Exercise objective: An exact copy of every line from the one holding "mouse_move(455, 211)" to the end of the entries below is required; leave the pictures out.

== Available data

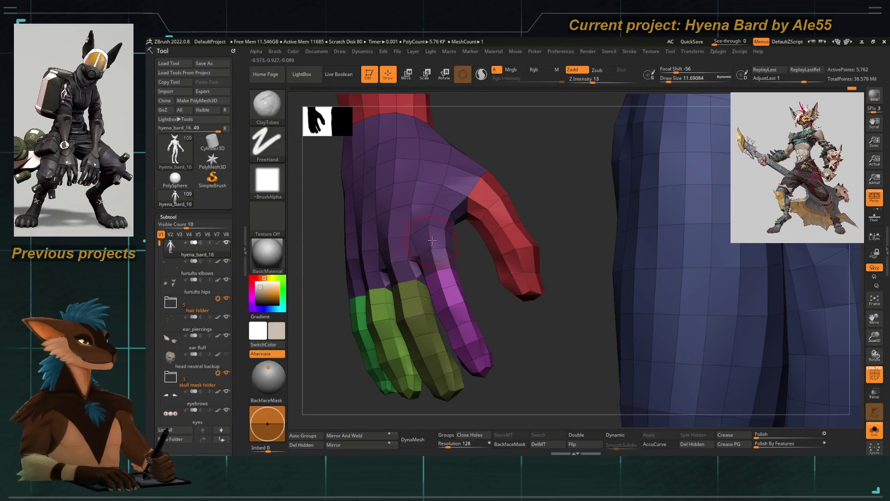
Orbit out from the hand mesh to a straight front view of the body.
mouse_move(455, 211)
mouse_down()
mouse_move(471, 284)
mouse_move(441, 200)
mouse_move(452, 206)
mouse_move(490, 309)
mouse_up()
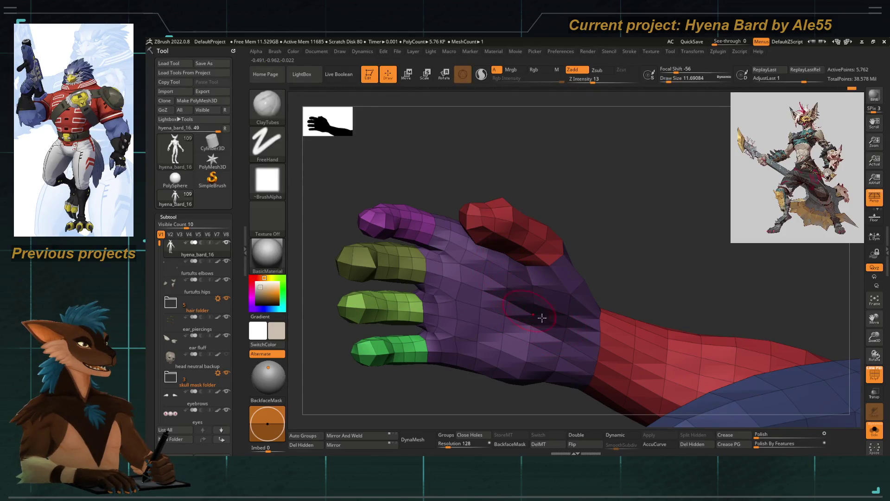
mouse_move(496, 263)
mouse_down()
mouse_move(492, 320)
mouse_move(445, 264)
mouse_move(453, 232)
mouse_move(572, 320)
mouse_move(473, 296)
mouse_move(461, 312)
mouse_move(514, 230)
mouse_move(463, 349)
mouse_move(483, 312)
mouse_up()
shift+drag(403, 280, 695, 371)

====

Answer box:
mouse_move(455, 211)
mouse_down()
mouse_move(471, 284)
mouse_move(441, 200)
mouse_move(452, 206)
mouse_move(490, 309)
mouse_up()
mouse_move(496, 263)
mouse_down()
mouse_move(492, 320)
mouse_move(445, 264)
mouse_move(453, 232)
mouse_move(572, 320)
mouse_move(473, 296)
mouse_move(461, 312)
mouse_move(514, 230)
mouse_move(463, 349)
mouse_move(483, 312)
mouse_up()
shift+drag(403, 280, 695, 371)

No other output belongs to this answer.